Several state courts have reached the same conclusion. In Nzomo v. Vermont State Colleges, 138 Vt. 73, 411 A.2d 1366 (1980), several procedures required by the faculty handbook were not complied with in the discharge of a faculty member. The Vermont Supreme Court held that "[t]he Labor Board's factual determination that the procedural shortcomings at issue did not affect the final nonrenewal of plaintiff's contract fully support[s] its denial of reinstatement, back pay, and moving expenses." Id. 411 A.2d at 1368. Similarly, in Board of Education of Charles County v. Crawford, 284 Md. 245, 395 A.2d 835 (1979), a teacher was discharged without notice of the hearing on her dismissal. The court held that although the County Board failed to comply with the proper procedures in dismissing the teacher, the teacher was not entitled to back pay since there was just cause for her dismissal. Id. 395 A.2d at 841-42.

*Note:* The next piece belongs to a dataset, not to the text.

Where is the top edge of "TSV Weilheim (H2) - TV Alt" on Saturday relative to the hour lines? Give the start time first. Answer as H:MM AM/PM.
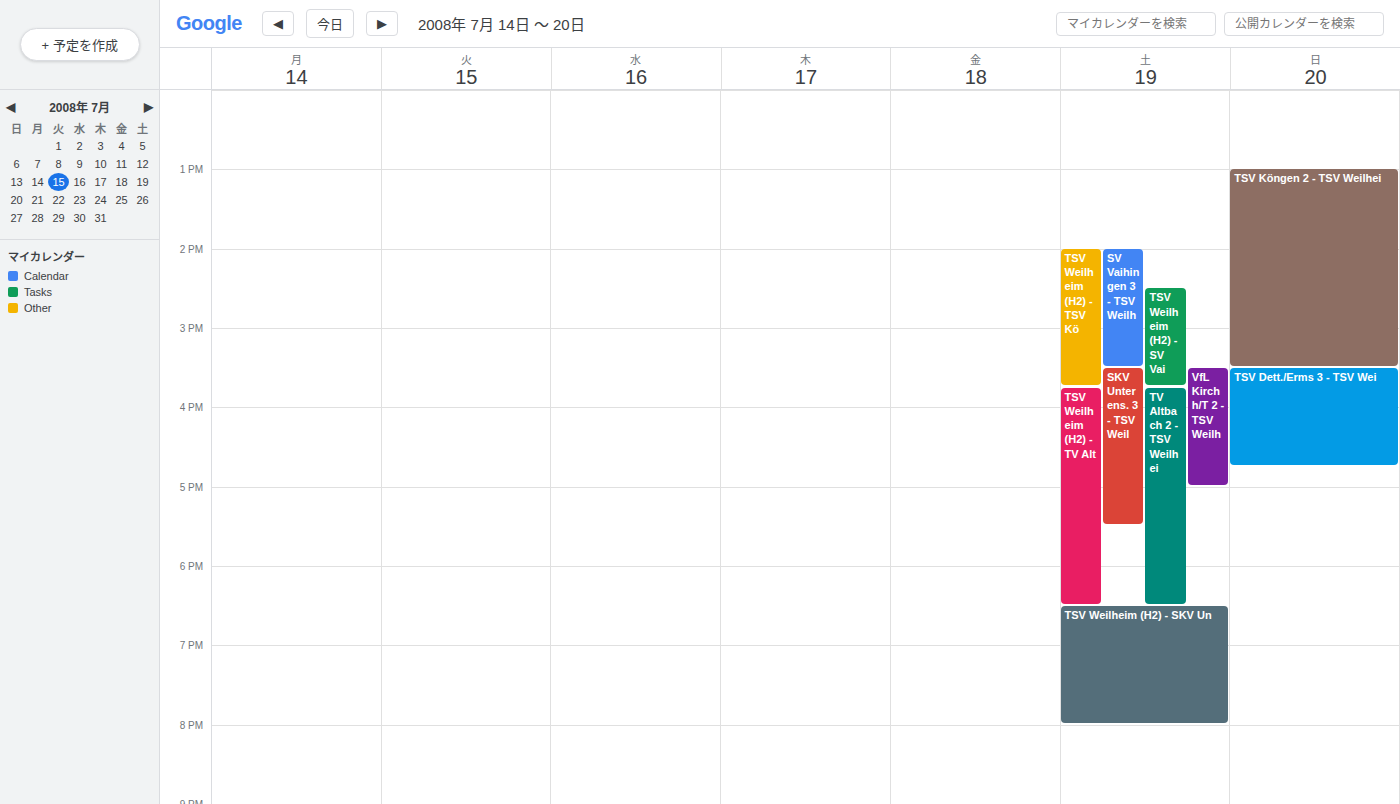
3:45 PM -- neither: three quarters of the way from the 3 PM line to the 4 PM line.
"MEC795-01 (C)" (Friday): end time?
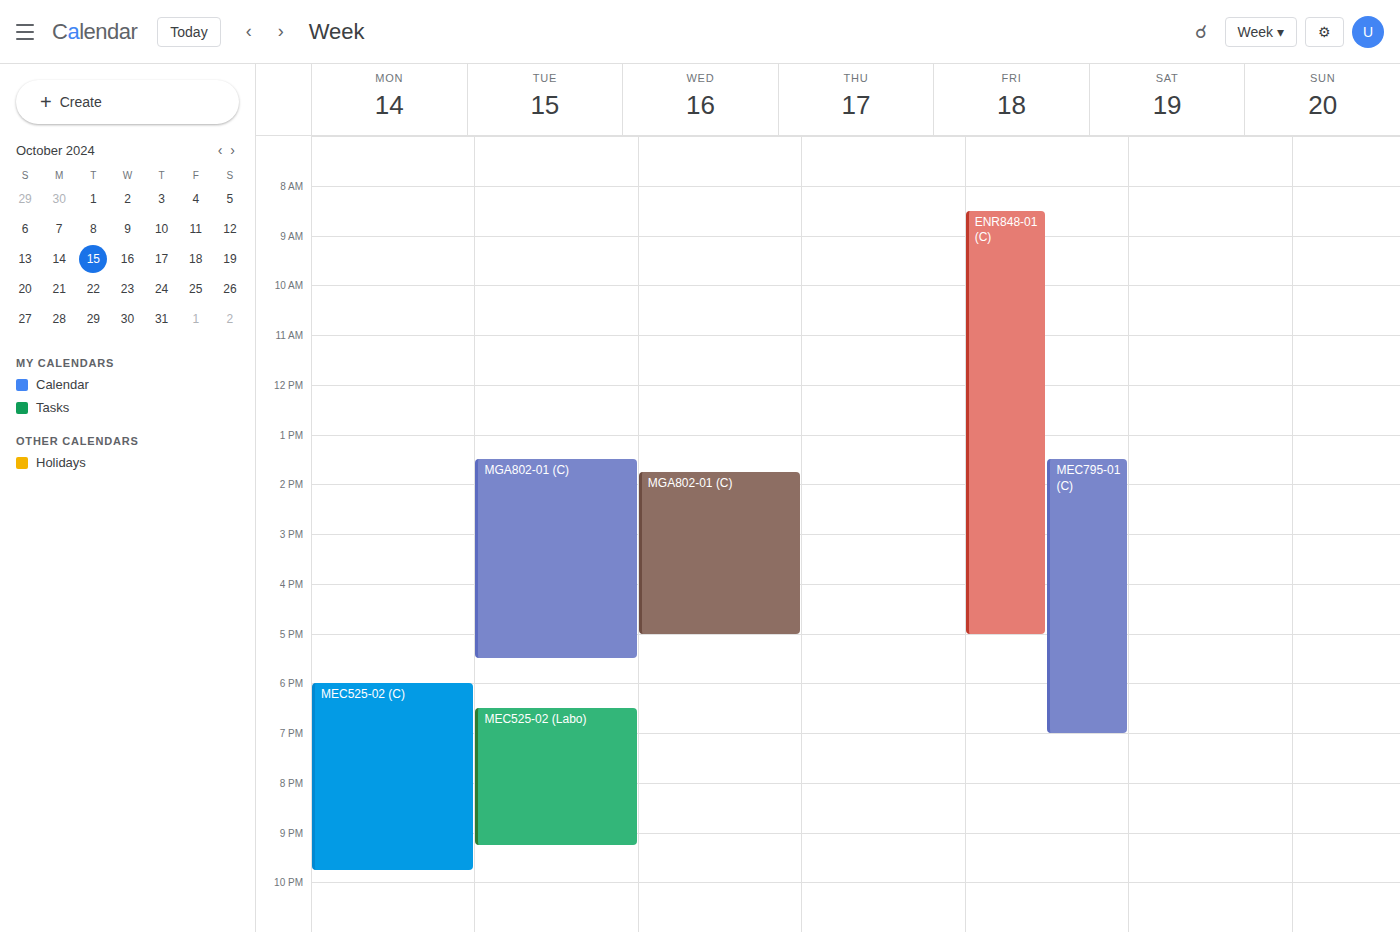
7:00 PM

Thus, in light of the Supreme Court's decision in Carey, we conclude that the trial court erred in awarding back pay and reinstatement to appellee based solely upon the Board of Education's failure to comply with the requirements of D.C.Code 1973, § 31-102. Appellee is not entitled automatically to back pay and reinstatement on the basis that she was denied procedural due process.[3]See Carey v. Piphus, supra, 435 U.S. at 264, 266, 98 S. Ct. at 1052, 1053. She is entitled, however, to a remand to the Board of Education so that the required procedures might be followed in order to determine whether appellee should have been terminated, i.e., for compliance with § 31-102. The plain language of § 31-102, as it was in effect at the time pertinent to this proceeding, provided that "no . . . dismissal of any . . . teacher shall be made by the Board of Education, except upon the written recommendation of the superintendent of schools."[4]

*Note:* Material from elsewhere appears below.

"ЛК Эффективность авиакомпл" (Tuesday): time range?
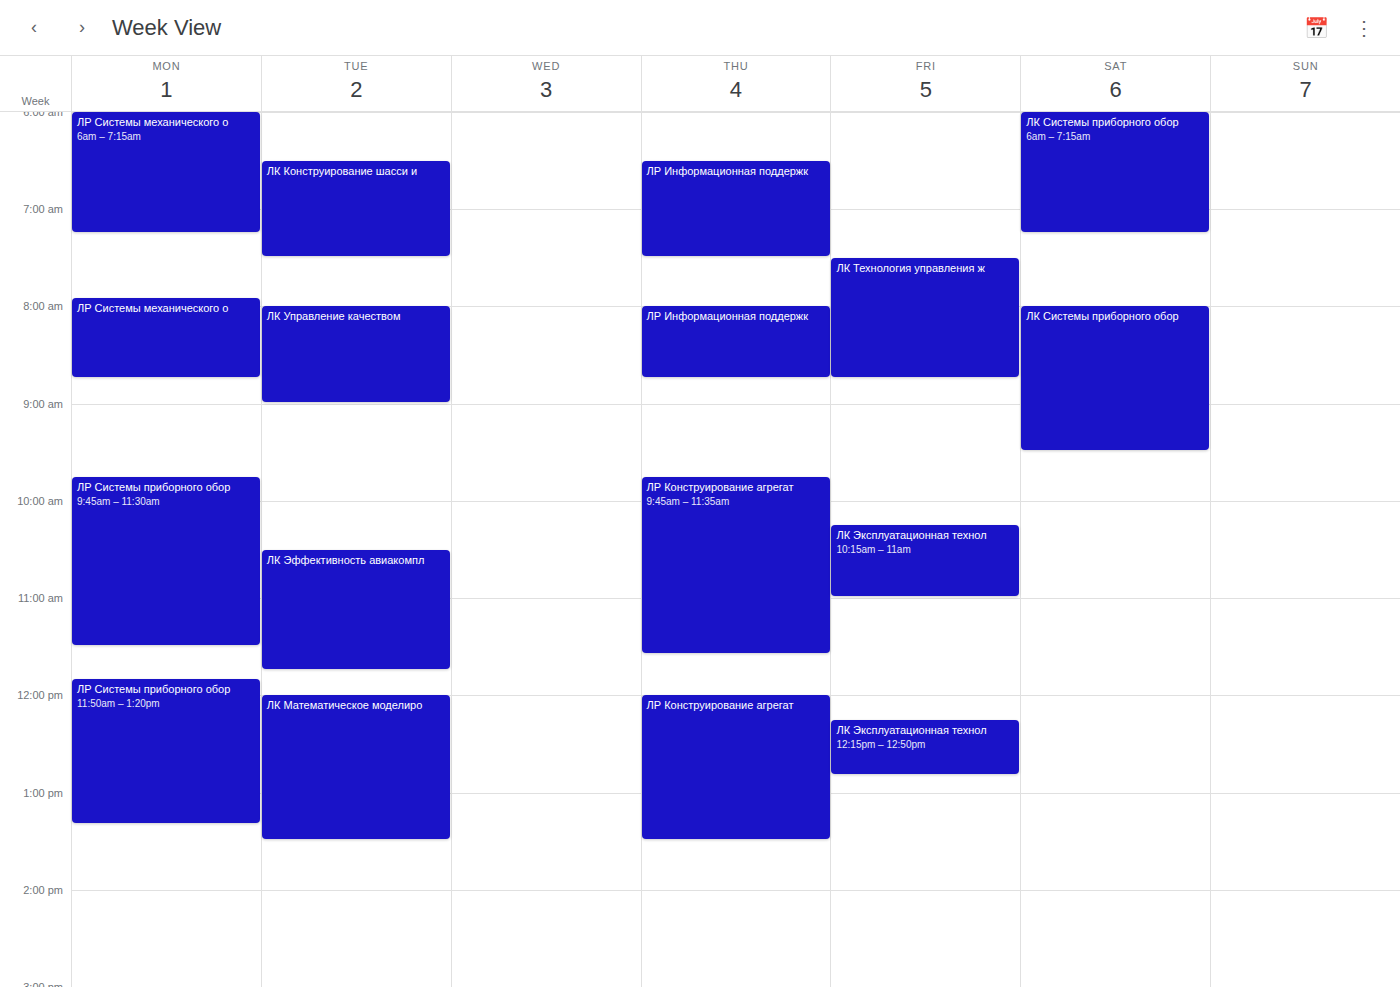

In so concluding, we express the view that our holding in District of Columbia v. Jones, D.C.App., 442 A.2d 512 (1982), is not to the contrary. There we upheld the trial court's finding that the procedures followed by the Metropolitan Police Department in determining a police officer's right to administrative sick leave were constitutionally defective, but reversed the trial court's grant of summary judgment in favor of the police officer on the issue of damages. We noted that, on remand, the police officer would have the burden of proving not only that he suffered damages but that those damages were proximately caused by the denial of due process by the Metropolitan Police Department. Id. at 524-25. We also noted that the trial judge had concluded that a new hearing before the Police Department Administrative Board would not serve to rectify the absence of procedural due process at a meaningful time. There was no such conclusion by the trial court in the case before us, and we find no basis in the record for concluding that a renewed *966 proceeding before the Board of Education could not duly address the matters at issue.[5]

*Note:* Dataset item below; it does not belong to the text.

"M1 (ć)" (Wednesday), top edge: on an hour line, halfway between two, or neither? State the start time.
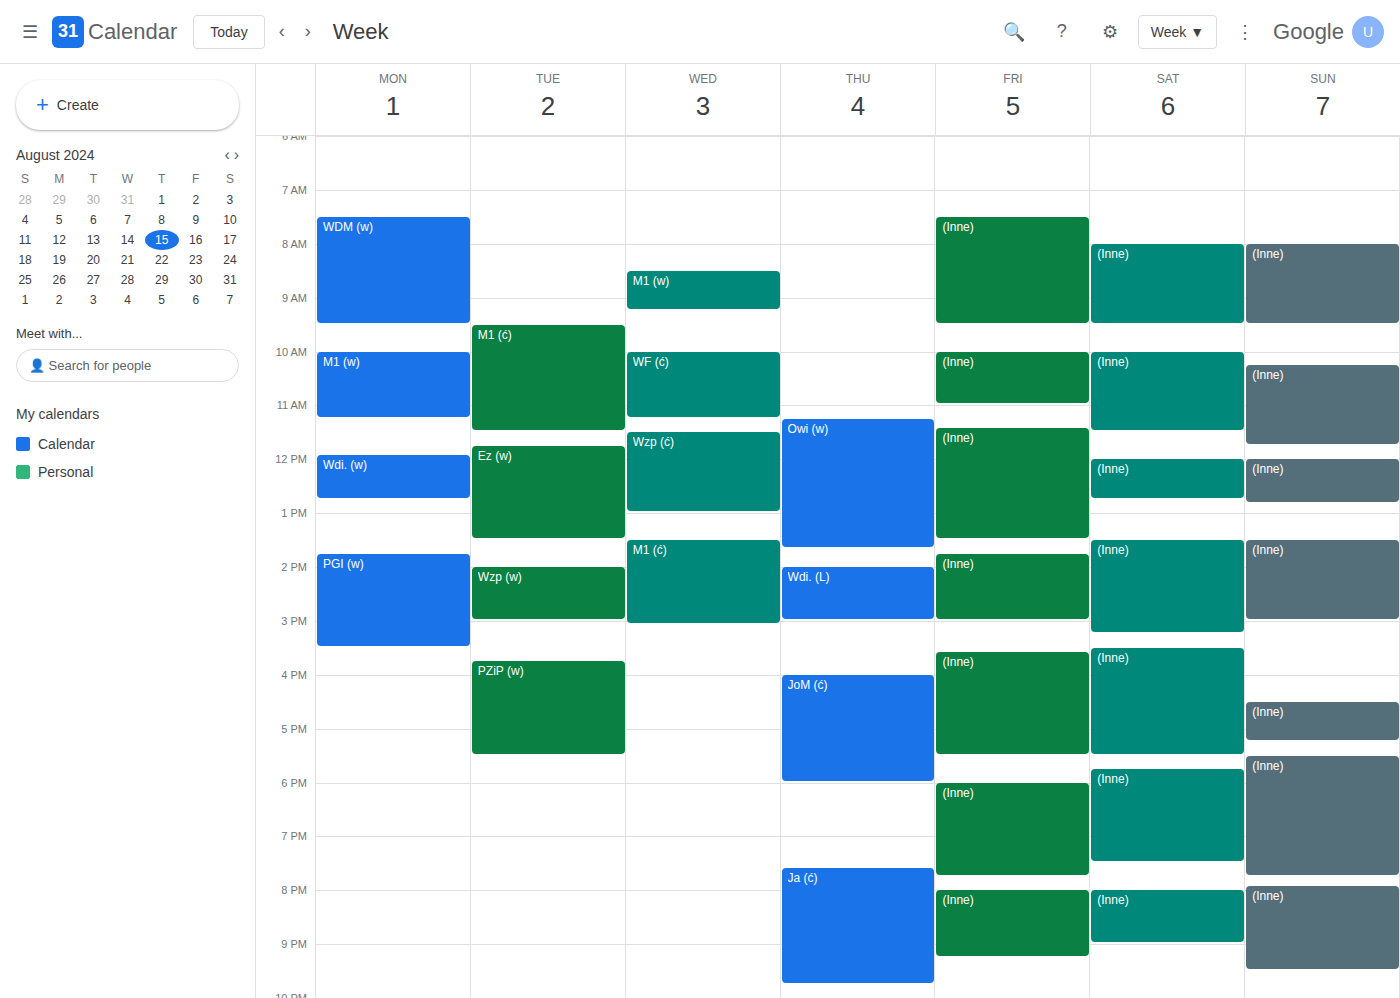
1:30 PM -- halfway between the 1 PM and 2 PM lines.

Accordingly, we reverse and remand the case to the Superior Court with the instruction that the case be remanded to the Superintendent of Schools and the Board of Education for compliance with D.C.Code 1973, § 31-102.[6] Following remand, the Superior Court shall retain jurisdiction for any further hearing it deems appropriate.

Reversed and remanded.

NOTES

[1] D.C.Code 1973, § 31-102 provided:

No appointment, promotion, transfer, or dismissal of any director, supervising principal, principal, head of department, teacher, or any other subordinate to the superintendent of schools shall be made by the Board of Education, except upon the written recommendation of the superintendent of schools. This provision was repealed by the District of

Columbia Comprehensive Merit Personnel Act of 1978, D.C.Law 2-139, 25 D.C.Reg. 5740, 6055 (1978).

[2] Appellant also argues that the trial court erred in granting summary judgment in favor of appellee since, in light of our decision in District of Columbia v. White, D.C.App., 435 A.2d 1055 (1981), disputed facts existed as to whether the Board of Education and the Superintendent delegated their powers under § 31-102 to the assistant superintendent of schools and the assistant superintendent of personnel. In District of Columbia v. White, the Superintendent made the decision to dismiss a teacher and instructed the Director of Personnel to perform the ministerial function of preparing the dismissal letter. Id. at 1057. We concluded that "the role played by the Superintendent in the termination of appellee's employment fulfilled his statutory obligation under § 31-102." Id. Here, we note first that appellant failed to raise the issue of delegation in connection with the cross-motions for summary judgment, and thus did not preserve the point for appeal. Second, the record does not show compliance with § 31-102 in that there is no showing that a delegate acted upon the direction of either the Superintendent or the Board of Education. Thus, we conclude that our decision in District of Columbia v. White is inapplicable.

[3] Nor is appellee entitled to even nominal damages for the procedural violation per se (as opposed to being entitled to appropriate relief if, upon further proceedings, it is determined that she should not have been dismissed). Carey held that students dismissed without procedural due process were entitled to at least nominal damages and, if they were proven, to actual damages resulting from the deprivation of due process itself. Carey v. Piphus, supra 435 U.S. at 264, 266, 98 S. Ct. at 1052, 1053. That holding does not apply to the case at bar since Carey, unlike the instant case, was an action brought pursuant to 42 U.S.C. § 1983 for deprivation, under color of law, of federal constitutional due process rights.

[4] See note 1, infra. All other applicable provisions of 10 DCRR, Ch. X, §§ 1-4 (1970) must also, of course, be followed.

[5] We recognize that the Superintendent at the time of appellee's termination no longer occupies that position. Doubtless numerous other changes in personnel have occurred. We cannot assume that those changes will render it impossible to follow required procedures.

[6] The result here is consistent with the result recently reached by another division of this court in District of Columbia v. Woody, D.C. App., 452 A.2d 324 (1982), where we reversed a Superior Court judgment which based an award of damages to a Metropolitan Police officer on the ground that the administrative determination of his sick leave status had not comported with due process, and remanded to the trial court for further proceedings as to whether the due process deprivation had proximately caused an erroneous administrative decision on the merits of his sick leave claim.